The fun time is over: with the release of Western Digital’s own SSD, the company is telling its competitors that the day of reckoning is coming. Only Seagate is missing.
What a difference a year makes: During Computex Taipei 2008, Seagate and Western Digital both pretended that the Solid State Disk market did not exist and that it will not drive significant volumes until late 2010.
Then, just nine months after, Western Digital Corporation announced that the company decided to eat SiliconSystems in order to survive, while Intel, Kingston, OCZ and Super Talent took accolades in the fast-growing sales volume of high-ASP [Average Sales Price] storage products.
Today, WD introduced its own SiliconDrive III solid state disks, as the company is now firmly standing behind its acquisition. What makes this series interesting is the fact that the SiliconDrive III disks come with SiSmart technology – for the first time that we have covered this storage field, there is a technology that actively monitors the MLC cells and gives you an estimate how long can you expect your drive to last. Based on your using pattern, SiSmart will give you a prediction when to replace the SSD, with little or no worry about the data loss.

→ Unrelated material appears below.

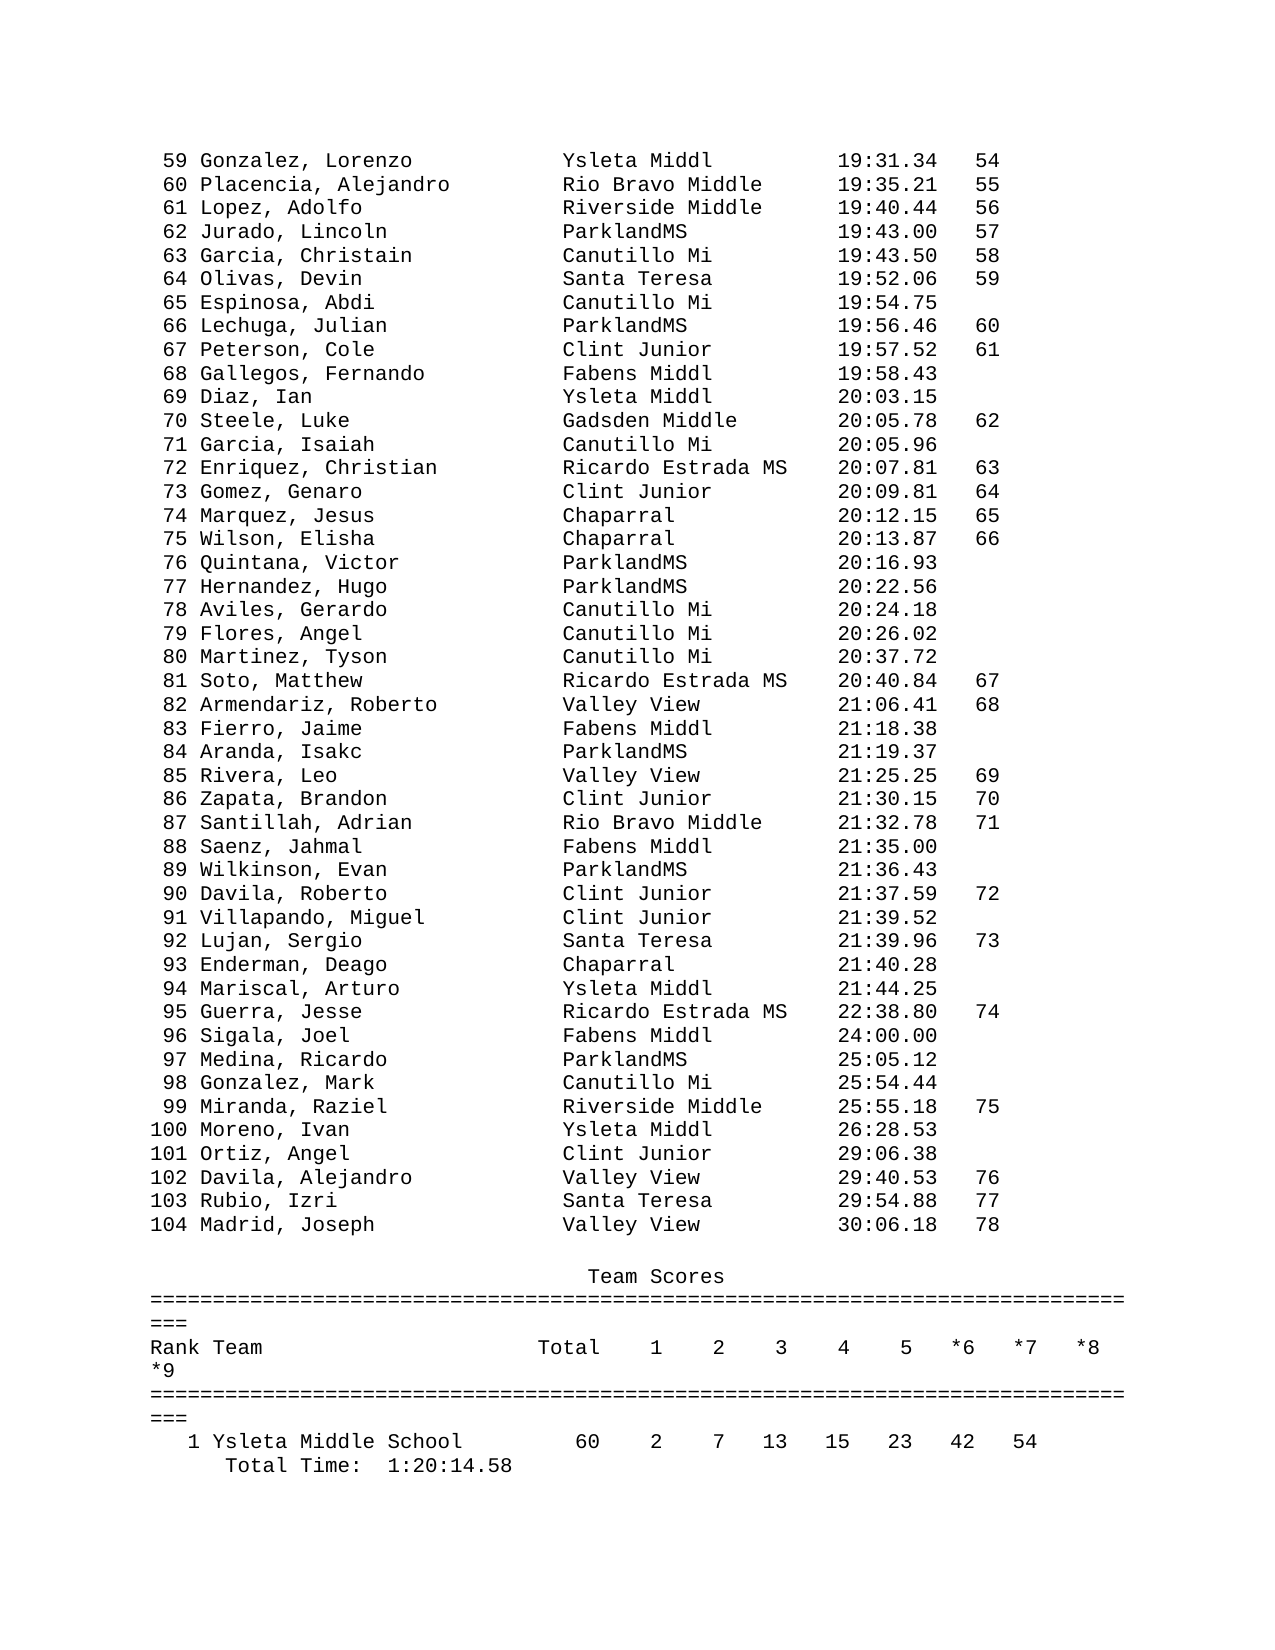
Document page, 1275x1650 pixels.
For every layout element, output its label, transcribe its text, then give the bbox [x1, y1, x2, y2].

Besides the set of WD technologies such as SiSmart, SiSecure, SolidStor and PowerArmor, these drives occupy either SATA, micro-SATA or PATA interfaces, depending on their size [1.8" or 2.5"]. Do not expect earth-shattering speeds, though. This first generation of WD SSDs comes with only 100MB/s read and 80MB/s write speeds, with up to 120GB capacity. Even though the SSD controller is in its third generation, WD is taking a cautious approach with their drives.
Intended use? Embedded systems, media appliance, data streaming markets – e.g. where the need for continuous transfer rate outstrips any burst mode achieved by competing drives. Translated into normal English – Western Digital is now in learning mode about SSD. SiliconDrive IV or V will be the line-up when WD is going to attack.